Okay, va bene tutto! Ma, non lo so, forse è qualcosa che non puoi
capire se non ci sei dentro. Come fai a capire quando mancano tre minuti
alla fine e stai due a uno in una semifinale e ti guardi intorno e vedi
tutte quelle facce, migliaia di facce stravolte, tirate per la paura,
la speranza, la tensione, tutti completamente persi senza nient'altro
nella testa. E poi il fischio dell'arbitro e tutti che impazziscono e
in quei minuti che seguono tu sei al centro del mondo, e il fatto che
per te è così importante, che il casino che hai fatto è stato un momento
cruciale in tutto questo rende la cosa speciale, perché sei stato
decisivo come e quanto i giocatori, e se tu non ci fossi stato a chi
fregherebbe niente del calcio? E la cosa stupenda è che tutto questo si
ripete continuamente, c'è sempre un'altra stagione. Se perdi la finale
di coppa in maggio puoi sempre aspettare il terzo turno in gennaio, che
male c'è in questo? Anzi, è piuttosto confortante, se ci pensi"

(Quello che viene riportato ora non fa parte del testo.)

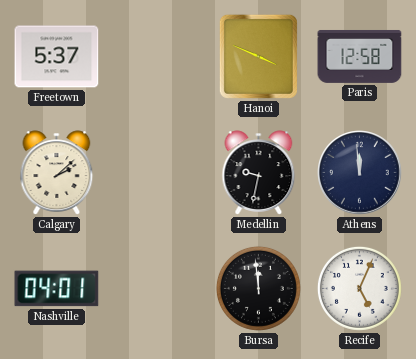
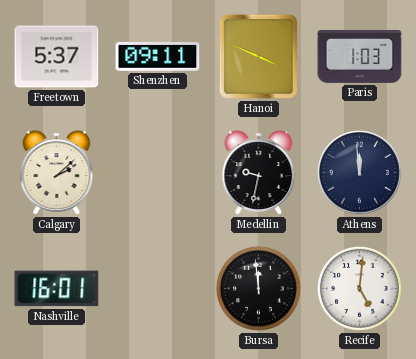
Shenzhen: none -> 09:11
Paris: 12:58 -> 1:03
Nashville: 04:01 -> 16:01
Recife: 5:04 -> 5:01
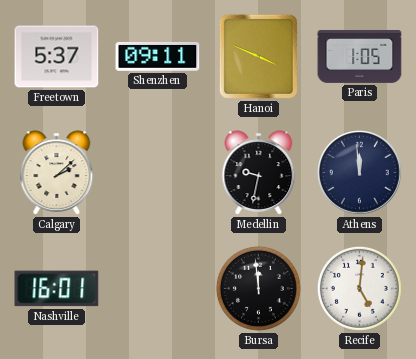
Paris: 1:03 -> 1:05
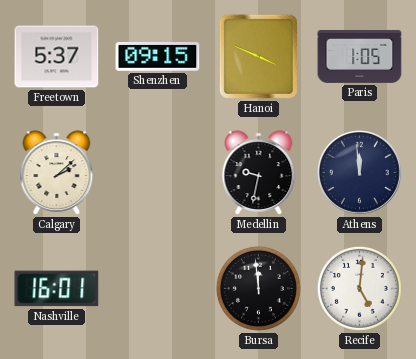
Shenzhen: 09:11 -> 09:15
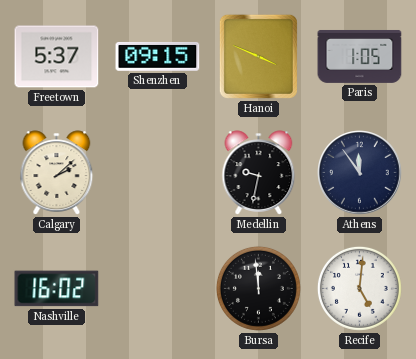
Athens: 11:59 -> 11:54
Nashville: 16:01 -> 16:02
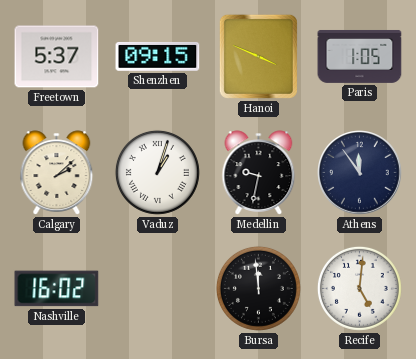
Vaduz: none -> 1:03
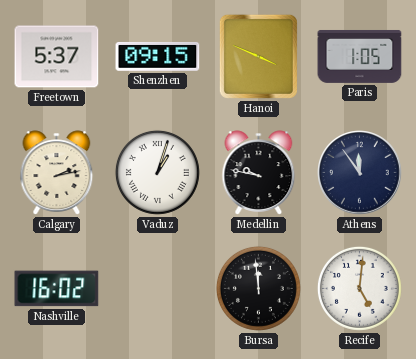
Calgary: 2:08 -> 2:13
Medellin: 9:32 -> 9:47
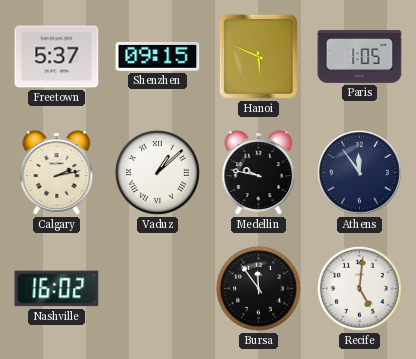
Hanoi: 3:49 -> 5:49
Vaduz: 1:03 -> 1:08
Bursa: 11:59 -> 11:54
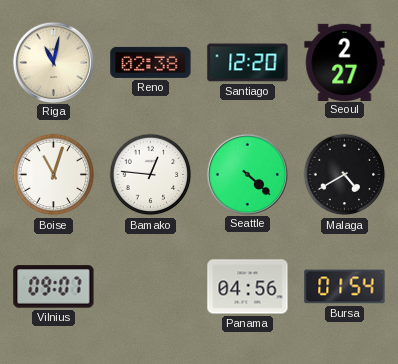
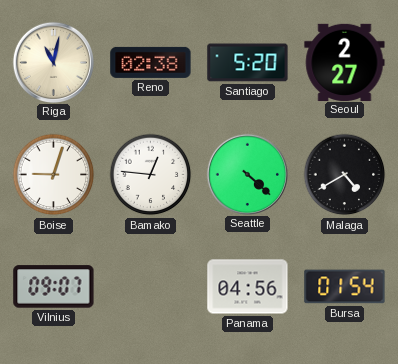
Santiago: 12:20 -> 5:20
Boise: 11:03 -> 9:03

Parole di Nick Hornby nel suo splendido libro "Febbre a 90°", titolo originale "Fever Pitch".
Parole che mi sento di fare mie per descrivere ciò che Football Manager ha rappresentato per me.
Probabilmente ho speso troppe ore davanti a quello schermo, ho trascurato cose e persone che erano ben più importanti di un videogioco della Sports Interactive, ci ho messo troppo impegno quando avrei dovuto concentrarmi su altro. Ma rimanere davanti al mio pc a guidare quegli omini digitali che seguivano le mie direttive mi faceva stare bene, mi portava in un mondo parallelo e felice, mi faceva sentire appagato. Oggi sono grande, almeno anagraficamente, ho un lavoro, degli amici, ho una vita tutto sommato "normale", ammesso che esistano canoni per definirla, la normalità, e se penso alla mia vita di dieci anni fa io penso anche a Football Manager, un pezzo della mia adolescenza, amico fedele di tanti pomeriggi. Che male c'è in questo?